▼
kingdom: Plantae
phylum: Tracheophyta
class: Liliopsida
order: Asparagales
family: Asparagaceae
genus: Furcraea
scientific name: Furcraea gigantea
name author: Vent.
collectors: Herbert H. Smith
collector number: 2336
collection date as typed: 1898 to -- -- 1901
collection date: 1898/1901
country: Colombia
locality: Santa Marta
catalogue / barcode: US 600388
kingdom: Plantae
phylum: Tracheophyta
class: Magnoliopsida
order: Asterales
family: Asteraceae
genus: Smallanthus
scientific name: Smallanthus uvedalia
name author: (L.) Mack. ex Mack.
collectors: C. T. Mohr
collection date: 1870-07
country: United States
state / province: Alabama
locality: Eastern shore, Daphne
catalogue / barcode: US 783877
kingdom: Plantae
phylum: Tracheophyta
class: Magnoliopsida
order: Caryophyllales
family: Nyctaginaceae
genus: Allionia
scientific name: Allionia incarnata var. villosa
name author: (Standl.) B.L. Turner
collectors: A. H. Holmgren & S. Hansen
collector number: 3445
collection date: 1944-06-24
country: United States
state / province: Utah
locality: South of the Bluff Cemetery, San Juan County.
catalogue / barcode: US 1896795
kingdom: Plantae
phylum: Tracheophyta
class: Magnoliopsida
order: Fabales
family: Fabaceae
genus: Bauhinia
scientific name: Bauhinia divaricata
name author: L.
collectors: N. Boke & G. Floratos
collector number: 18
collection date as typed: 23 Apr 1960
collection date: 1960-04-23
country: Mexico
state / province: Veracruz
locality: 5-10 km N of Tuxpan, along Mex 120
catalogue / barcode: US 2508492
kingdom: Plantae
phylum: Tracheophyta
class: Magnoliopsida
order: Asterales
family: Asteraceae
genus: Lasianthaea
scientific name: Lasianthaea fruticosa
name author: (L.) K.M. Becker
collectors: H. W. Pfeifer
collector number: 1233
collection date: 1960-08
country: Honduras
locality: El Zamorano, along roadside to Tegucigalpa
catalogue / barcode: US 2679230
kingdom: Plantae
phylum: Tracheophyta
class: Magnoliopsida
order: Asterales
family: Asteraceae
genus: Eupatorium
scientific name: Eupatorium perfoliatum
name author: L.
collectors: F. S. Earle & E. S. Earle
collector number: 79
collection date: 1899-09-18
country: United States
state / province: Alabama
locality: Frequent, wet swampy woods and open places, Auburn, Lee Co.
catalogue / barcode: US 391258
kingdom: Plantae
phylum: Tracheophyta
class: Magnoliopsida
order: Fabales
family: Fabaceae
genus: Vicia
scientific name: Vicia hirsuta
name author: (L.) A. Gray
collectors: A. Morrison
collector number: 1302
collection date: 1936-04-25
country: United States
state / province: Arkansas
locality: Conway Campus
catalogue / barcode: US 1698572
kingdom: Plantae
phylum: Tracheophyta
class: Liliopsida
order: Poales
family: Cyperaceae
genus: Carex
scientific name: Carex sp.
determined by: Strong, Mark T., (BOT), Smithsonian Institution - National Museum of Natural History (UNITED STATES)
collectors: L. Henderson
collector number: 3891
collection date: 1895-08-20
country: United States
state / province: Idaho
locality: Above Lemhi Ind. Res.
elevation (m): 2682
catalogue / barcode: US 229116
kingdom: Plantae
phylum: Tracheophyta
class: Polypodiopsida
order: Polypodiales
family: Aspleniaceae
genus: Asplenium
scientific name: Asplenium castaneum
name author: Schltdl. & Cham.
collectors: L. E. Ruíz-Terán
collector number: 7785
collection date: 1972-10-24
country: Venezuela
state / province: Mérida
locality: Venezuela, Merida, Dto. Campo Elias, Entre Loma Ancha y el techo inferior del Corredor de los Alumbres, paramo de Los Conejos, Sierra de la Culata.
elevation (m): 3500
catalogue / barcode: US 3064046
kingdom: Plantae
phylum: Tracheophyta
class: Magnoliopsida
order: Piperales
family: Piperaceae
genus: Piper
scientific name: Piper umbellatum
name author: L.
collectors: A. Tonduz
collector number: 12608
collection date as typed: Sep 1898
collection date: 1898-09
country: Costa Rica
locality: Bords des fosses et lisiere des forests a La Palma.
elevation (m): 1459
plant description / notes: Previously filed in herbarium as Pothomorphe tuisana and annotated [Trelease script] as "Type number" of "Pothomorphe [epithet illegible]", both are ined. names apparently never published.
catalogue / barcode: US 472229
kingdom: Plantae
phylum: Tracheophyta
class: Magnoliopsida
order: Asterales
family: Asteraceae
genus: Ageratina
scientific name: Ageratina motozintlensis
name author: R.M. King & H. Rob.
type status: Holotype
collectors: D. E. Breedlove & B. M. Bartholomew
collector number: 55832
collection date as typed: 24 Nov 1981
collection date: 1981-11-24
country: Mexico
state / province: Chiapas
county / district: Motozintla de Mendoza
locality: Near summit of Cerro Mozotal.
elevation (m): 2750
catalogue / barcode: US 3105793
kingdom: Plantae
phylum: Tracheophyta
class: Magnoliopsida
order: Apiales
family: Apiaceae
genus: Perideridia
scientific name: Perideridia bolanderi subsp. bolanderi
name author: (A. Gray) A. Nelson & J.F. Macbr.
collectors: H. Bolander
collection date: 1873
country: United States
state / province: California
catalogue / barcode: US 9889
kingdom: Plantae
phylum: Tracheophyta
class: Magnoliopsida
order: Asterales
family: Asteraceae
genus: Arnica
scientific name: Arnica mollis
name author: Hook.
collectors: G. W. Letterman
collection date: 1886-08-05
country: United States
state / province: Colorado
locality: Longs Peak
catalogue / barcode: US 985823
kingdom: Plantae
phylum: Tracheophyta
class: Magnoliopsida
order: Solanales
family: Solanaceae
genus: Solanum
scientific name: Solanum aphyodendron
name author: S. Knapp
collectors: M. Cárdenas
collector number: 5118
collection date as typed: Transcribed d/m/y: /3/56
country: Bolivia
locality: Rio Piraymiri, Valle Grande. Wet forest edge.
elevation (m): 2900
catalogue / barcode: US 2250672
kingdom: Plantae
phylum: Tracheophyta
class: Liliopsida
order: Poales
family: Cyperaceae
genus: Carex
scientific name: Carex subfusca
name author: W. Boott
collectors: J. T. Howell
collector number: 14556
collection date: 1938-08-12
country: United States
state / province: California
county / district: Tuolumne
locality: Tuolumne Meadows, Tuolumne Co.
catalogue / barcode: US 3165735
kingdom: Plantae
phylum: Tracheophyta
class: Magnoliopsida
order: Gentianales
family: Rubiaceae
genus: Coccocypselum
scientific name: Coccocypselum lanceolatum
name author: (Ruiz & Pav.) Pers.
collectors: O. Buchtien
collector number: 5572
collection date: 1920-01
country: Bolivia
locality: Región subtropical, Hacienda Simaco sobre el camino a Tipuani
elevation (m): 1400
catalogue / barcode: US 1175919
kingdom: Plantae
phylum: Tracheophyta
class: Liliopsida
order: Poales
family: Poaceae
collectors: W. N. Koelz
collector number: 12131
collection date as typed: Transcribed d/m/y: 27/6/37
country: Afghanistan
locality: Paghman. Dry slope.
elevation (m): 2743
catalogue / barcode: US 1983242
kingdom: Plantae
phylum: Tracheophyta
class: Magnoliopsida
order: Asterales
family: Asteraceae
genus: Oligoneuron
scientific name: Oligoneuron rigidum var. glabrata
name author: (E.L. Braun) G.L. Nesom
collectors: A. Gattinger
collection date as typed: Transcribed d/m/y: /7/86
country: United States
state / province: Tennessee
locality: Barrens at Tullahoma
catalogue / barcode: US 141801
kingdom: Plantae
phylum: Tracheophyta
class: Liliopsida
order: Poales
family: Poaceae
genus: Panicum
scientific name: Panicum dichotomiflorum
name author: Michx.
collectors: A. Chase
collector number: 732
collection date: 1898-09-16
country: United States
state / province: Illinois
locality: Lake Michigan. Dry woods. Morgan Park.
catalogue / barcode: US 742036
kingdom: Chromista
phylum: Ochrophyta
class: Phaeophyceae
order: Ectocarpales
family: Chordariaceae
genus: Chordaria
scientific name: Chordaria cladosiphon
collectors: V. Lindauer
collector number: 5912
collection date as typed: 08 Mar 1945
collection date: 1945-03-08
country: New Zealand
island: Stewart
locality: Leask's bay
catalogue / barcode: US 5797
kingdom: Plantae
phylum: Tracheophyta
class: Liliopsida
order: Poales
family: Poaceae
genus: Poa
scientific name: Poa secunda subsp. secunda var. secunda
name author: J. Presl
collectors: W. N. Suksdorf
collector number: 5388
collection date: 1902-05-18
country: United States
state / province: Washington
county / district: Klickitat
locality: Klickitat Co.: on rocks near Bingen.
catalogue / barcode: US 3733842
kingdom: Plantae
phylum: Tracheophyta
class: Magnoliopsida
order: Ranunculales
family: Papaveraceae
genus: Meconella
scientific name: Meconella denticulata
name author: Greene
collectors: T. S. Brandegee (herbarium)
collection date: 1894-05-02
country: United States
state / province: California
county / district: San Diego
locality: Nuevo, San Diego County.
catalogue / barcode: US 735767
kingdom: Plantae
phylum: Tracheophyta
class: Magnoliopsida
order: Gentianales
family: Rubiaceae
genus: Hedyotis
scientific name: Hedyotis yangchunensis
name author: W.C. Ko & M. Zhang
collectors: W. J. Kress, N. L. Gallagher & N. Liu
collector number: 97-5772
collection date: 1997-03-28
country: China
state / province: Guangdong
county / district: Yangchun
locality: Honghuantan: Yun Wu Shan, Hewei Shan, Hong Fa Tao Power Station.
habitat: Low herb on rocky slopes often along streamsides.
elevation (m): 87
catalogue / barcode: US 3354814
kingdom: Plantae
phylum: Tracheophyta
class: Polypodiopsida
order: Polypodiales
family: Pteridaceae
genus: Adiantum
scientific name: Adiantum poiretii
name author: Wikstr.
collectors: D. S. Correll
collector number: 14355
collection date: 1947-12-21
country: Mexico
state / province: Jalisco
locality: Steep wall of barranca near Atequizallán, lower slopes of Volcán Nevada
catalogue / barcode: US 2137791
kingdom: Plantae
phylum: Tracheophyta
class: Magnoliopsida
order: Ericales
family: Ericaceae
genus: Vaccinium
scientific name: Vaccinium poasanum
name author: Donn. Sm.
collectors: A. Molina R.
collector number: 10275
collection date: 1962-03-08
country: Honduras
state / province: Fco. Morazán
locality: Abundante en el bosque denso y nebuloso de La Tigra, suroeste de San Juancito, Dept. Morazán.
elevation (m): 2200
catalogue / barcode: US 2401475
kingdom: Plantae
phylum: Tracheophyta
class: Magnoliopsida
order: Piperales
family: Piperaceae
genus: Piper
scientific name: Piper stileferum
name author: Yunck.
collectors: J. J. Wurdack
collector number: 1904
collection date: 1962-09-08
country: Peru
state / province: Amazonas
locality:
▲
Objective:
Render the lines above, from the line containing "genus: Eupatorium" to the line containing "elevation (m): 2682", inclusive, as a numbered list, omitting any blank lines.

Response to this task:
1. genus: Eupatorium
2. scientific name: Eupatorium perfoliatum
3. name author: L.
4. collectors: F. S. Earle & E. S. Earle
5. collector number: 79
6. collection date: 1899-09-18
7. country: United States
8. state / province: Alabama
9. locality: Frequent, wet swampy woods and open places, Auburn, Lee Co.
10. catalogue / barcode: US 391258
11. kingdom: Plantae
12. phylum: Tracheophyta
13. class: Magnoliopsida
14. order: Fabales
15. family: Fabaceae
16. genus: Vicia
17. scientific name: Vicia hirsuta
18. name author: (L.) A. Gray
19. collectors: A. Morrison
20. collector number: 1302
21. collection date: 1936-04-25
22. country: United States
23. state / province: Arkansas
24. locality: Conway Campus
25. catalogue / barcode: US 1698572
26. kingdom: Plantae
27. phylum: Tracheophyta
28. class: Liliopsida
29. order: Poales
30. family: Cyperaceae
31. genus: Carex
32. scientific name: Carex sp.
33. determined by: Strong, Mark T., (BOT), Smithsonian Institution - National Museum of Natural History (UNITED STATES)
34. collectors: L. Henderson
35. collector number: 3891
36. collection date: 1895-08-20
37. country: United States
38. state / province: Idaho
39. locality: Above Lemhi Ind. Res.
40. elevation (m): 2682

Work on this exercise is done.